2) When is AAC preferable to DW-RS or DDRD-D1?
If your instrument’s wavelength accuracy is stable and your matrix is simple, AAC offers high sensitivity with a single divisor and a single readout wavelength after centering—fast to run, simple to train, and robust day-to-day. Choose DDRD-D1 when overlap is severe or baseline curvature is a concern; choose DW-RS when you want maximum transparency and easy diagnostic checks on the equal-amplitude conditions.
3) What if my aspirin is highly hydrolyzed—does excess SA break the methods?
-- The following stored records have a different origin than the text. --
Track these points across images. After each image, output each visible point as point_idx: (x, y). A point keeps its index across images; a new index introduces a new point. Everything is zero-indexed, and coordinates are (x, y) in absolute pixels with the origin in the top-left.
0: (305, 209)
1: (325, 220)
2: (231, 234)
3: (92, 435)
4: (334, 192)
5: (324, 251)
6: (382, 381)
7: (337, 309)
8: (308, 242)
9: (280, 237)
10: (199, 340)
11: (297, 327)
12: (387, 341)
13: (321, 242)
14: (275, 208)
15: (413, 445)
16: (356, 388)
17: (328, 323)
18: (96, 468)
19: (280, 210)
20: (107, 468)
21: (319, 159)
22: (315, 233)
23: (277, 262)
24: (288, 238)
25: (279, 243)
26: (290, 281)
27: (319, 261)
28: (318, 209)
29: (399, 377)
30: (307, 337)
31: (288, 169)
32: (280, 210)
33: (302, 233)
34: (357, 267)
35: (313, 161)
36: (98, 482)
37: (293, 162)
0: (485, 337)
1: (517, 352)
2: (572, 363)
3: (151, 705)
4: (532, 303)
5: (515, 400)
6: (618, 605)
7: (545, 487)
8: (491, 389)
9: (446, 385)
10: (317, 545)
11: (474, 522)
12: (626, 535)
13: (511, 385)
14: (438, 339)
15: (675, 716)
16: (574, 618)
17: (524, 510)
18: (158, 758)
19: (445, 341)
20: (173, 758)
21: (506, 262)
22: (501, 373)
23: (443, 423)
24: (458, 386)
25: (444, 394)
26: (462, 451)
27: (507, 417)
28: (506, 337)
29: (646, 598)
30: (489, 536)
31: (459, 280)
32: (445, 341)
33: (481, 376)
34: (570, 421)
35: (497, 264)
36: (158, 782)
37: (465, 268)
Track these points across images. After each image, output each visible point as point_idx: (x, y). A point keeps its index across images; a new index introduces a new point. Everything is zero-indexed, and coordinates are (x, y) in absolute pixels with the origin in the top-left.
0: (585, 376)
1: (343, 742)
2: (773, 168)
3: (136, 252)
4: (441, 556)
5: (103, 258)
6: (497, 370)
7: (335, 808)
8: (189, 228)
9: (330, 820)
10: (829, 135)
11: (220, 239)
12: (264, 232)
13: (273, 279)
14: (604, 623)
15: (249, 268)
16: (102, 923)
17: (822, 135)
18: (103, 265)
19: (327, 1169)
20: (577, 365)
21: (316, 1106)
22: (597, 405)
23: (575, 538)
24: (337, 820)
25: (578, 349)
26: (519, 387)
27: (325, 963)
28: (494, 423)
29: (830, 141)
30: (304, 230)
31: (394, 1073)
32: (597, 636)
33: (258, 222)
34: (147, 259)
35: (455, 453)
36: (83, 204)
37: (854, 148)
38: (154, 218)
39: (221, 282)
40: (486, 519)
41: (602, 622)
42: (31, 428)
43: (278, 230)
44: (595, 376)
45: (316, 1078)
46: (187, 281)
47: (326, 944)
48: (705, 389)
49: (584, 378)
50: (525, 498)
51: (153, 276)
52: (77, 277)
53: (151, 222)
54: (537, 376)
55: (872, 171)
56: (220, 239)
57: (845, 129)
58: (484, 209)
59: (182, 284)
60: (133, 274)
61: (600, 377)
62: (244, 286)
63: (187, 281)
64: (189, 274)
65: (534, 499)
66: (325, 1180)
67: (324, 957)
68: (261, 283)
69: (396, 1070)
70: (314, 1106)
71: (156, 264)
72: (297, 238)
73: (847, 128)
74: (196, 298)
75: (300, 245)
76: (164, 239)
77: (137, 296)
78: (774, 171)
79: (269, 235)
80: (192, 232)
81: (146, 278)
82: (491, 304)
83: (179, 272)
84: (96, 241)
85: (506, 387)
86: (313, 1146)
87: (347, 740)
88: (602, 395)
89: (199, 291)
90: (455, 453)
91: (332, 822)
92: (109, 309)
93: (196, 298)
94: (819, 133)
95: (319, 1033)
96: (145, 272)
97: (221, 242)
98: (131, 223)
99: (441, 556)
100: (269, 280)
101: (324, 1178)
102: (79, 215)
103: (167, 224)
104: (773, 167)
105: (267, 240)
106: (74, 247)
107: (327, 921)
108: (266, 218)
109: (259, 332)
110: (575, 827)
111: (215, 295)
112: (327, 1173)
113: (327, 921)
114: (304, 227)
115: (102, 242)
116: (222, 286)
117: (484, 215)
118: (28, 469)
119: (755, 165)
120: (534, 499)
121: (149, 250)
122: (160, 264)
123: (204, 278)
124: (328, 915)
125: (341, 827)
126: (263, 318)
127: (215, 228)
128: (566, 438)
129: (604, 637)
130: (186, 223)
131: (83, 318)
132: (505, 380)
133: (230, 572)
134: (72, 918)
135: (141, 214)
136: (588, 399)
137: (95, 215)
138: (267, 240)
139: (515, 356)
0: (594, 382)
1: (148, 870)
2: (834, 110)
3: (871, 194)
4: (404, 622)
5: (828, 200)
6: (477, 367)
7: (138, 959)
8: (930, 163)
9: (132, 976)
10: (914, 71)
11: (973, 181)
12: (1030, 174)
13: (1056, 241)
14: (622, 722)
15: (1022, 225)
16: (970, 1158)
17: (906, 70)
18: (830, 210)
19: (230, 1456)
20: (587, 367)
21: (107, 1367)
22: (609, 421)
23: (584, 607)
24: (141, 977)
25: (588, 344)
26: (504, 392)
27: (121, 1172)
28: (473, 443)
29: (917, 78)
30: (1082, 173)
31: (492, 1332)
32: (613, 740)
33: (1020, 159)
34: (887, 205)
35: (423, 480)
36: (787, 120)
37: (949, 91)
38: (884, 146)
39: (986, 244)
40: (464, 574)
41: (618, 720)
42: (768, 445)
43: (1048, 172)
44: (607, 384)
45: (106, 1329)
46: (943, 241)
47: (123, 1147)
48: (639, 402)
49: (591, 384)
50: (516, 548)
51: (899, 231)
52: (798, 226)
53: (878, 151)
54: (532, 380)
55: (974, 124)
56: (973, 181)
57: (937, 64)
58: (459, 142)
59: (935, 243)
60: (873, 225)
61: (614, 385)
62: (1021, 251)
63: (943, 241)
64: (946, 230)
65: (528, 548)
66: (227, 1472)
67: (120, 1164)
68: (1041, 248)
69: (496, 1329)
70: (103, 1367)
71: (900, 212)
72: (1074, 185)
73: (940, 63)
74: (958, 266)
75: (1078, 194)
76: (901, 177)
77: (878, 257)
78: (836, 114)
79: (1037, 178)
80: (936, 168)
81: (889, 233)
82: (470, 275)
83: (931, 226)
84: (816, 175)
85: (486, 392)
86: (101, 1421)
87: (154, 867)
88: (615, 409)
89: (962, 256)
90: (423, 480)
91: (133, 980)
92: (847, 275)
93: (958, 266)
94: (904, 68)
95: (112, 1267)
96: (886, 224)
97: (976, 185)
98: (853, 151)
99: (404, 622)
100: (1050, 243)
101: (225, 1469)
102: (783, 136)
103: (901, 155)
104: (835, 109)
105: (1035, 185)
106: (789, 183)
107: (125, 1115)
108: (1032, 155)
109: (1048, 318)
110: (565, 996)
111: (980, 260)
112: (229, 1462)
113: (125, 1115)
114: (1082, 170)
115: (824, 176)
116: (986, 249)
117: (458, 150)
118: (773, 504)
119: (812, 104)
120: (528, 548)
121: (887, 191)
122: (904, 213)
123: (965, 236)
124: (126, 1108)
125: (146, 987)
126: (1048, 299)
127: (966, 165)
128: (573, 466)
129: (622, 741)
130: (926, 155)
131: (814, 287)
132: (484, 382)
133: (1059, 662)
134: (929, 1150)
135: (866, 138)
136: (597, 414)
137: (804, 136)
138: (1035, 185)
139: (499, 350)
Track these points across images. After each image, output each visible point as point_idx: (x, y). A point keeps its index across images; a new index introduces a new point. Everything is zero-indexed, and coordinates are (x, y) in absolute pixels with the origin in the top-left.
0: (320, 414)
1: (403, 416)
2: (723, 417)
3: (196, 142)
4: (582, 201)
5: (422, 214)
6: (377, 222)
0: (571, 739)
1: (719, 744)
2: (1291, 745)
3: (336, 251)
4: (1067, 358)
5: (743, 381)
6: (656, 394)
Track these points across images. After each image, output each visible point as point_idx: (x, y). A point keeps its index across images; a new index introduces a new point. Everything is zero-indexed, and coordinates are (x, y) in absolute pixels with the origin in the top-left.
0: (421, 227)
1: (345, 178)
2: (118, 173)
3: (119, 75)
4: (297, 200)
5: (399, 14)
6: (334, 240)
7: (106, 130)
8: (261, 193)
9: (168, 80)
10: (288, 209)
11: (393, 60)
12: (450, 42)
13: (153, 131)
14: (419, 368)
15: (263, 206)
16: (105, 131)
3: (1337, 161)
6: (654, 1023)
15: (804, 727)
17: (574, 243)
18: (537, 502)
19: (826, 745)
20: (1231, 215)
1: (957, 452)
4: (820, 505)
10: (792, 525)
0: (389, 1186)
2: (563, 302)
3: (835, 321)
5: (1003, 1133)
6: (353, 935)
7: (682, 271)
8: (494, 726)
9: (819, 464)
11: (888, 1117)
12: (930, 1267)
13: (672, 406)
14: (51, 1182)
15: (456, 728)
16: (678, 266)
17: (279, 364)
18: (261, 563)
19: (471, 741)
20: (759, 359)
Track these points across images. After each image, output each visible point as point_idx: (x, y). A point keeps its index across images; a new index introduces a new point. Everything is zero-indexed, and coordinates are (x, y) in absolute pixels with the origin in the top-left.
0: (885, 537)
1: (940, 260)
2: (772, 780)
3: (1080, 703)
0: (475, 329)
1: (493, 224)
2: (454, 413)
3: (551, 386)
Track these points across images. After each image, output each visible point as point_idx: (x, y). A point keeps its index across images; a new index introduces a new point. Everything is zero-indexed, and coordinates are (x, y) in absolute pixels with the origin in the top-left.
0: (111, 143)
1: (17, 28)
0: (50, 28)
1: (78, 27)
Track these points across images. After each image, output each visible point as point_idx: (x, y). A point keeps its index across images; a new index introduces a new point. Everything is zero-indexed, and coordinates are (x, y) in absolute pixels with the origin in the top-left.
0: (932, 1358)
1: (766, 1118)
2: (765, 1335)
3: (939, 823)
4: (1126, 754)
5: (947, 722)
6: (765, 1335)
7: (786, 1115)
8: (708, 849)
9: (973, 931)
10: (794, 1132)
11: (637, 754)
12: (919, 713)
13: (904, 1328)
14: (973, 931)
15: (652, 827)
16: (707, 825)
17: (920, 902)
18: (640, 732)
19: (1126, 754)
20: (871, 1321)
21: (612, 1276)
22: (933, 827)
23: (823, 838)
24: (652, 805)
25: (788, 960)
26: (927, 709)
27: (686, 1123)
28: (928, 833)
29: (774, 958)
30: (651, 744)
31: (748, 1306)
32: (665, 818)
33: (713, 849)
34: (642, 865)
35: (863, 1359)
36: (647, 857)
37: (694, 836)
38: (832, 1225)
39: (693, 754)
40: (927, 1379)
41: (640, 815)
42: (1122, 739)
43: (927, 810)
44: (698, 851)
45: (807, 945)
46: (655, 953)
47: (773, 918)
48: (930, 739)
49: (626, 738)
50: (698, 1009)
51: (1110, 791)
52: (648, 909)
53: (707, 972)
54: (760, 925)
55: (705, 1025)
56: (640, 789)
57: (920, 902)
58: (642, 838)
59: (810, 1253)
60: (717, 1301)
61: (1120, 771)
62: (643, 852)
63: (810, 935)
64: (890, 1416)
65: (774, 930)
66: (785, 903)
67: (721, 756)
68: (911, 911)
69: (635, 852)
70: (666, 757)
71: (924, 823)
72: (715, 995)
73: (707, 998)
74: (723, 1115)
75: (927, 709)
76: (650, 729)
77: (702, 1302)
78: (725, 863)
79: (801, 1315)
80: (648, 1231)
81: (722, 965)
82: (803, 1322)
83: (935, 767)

The methods were engineered to account for SA explicitly, not to wish it away. Both DW-RS and AAC use SA as a divisor, and DDRD-D1 includes SA in the double divisor; validation across multiple ASA:SIC:SA ratios maintained recoveries near 98–103%. If SA levels exceed your calibration design, extend the SA linear range and reconfirm wavelength conditions; the mathematics remains valid as long as you recalibrate.
Source: All data, wavelengths, validation ranges, greenness scores, and procedures summarized here are drawn from the Heliyon 2023 research article on UV strategies for concurrent quantification of aspirin and sildenafil citrate in the presence of salicylic acid, including AGREE, Complex GAPI, GSST, and spider-diagram assessments.